Wise words from a 26-year-old firebrand of a masseuse I’ve recently been associated with. We meet every Saturday when she gives me an Ayurvedic massage with much gusto, going all red in the face, leaving me energised and exhausted at the same time, so that I need to come home and sleep it off. And if the massage is stimulating, the conversation is even more so.
We talk about men and relationships. Falling in love with the wrong man. With the right man. With a married man. With one’s best friend. Being the daughter of a divorcee. Getting drunk on a bottle of beer. Breaking up with a man after three years because he is a sissy. Working hard and still not making enough. Fathers and husbands who aren’t worth it. Betrayal. Children. Commitment.

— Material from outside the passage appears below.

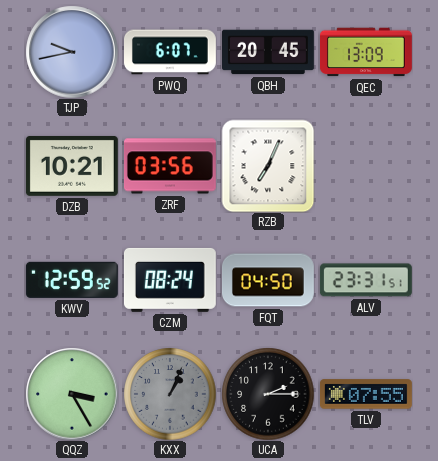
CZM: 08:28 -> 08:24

Today we talked about a friend who is in a bad marriage but continues to be there because she is afraid of slugging it out alone as a divorcee. “I find such people to be real *****,” she said, using a crass Hindi expletive. “Why do they wait to start living? Women are always told to have patience. To wait. To endure. To be stoic. Bullshit. I value courage above all qualities in life. Without courage, you can never be happy. All these other qualities are recipes not for happiness but for compromises, regret and sorrow.”
“Yes, there will be a bit of pain when you take a courageous step in life,” she went on, kneading my shoulders, “but that is short-lived. After the third, fourth, fifth day, you will find so much greater happiness and liberation.” I mumbled a muffled agreement into my neck-rest.

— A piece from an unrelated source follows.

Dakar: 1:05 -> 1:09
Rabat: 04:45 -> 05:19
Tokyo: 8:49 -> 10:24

“God tests you. God puts you through situations when you have to show what you’re made of. If you act out of courage, you will win through all obstacles. And what obstacles? They will all fall away when you stand up with courage, anyway,” she announced as she flipped me over.
“Your friend needs to spend time with herself. Take a couple of months and sort herself out. Half her life has gone past in heartache and loneliness. If she can’t make herself happy now, what’s the use of finding happiness later in life? Tell her to be strong—not patient. Tell her to stop seeking happiness from others, from husbands or children. If a person can’t love herself, how can she ever love anyone else?” The young, spirited guru trundled me into the steam room.
The session was short today, and as always, I came home and slept, inspired.
I dreamt of angels with fiery wings.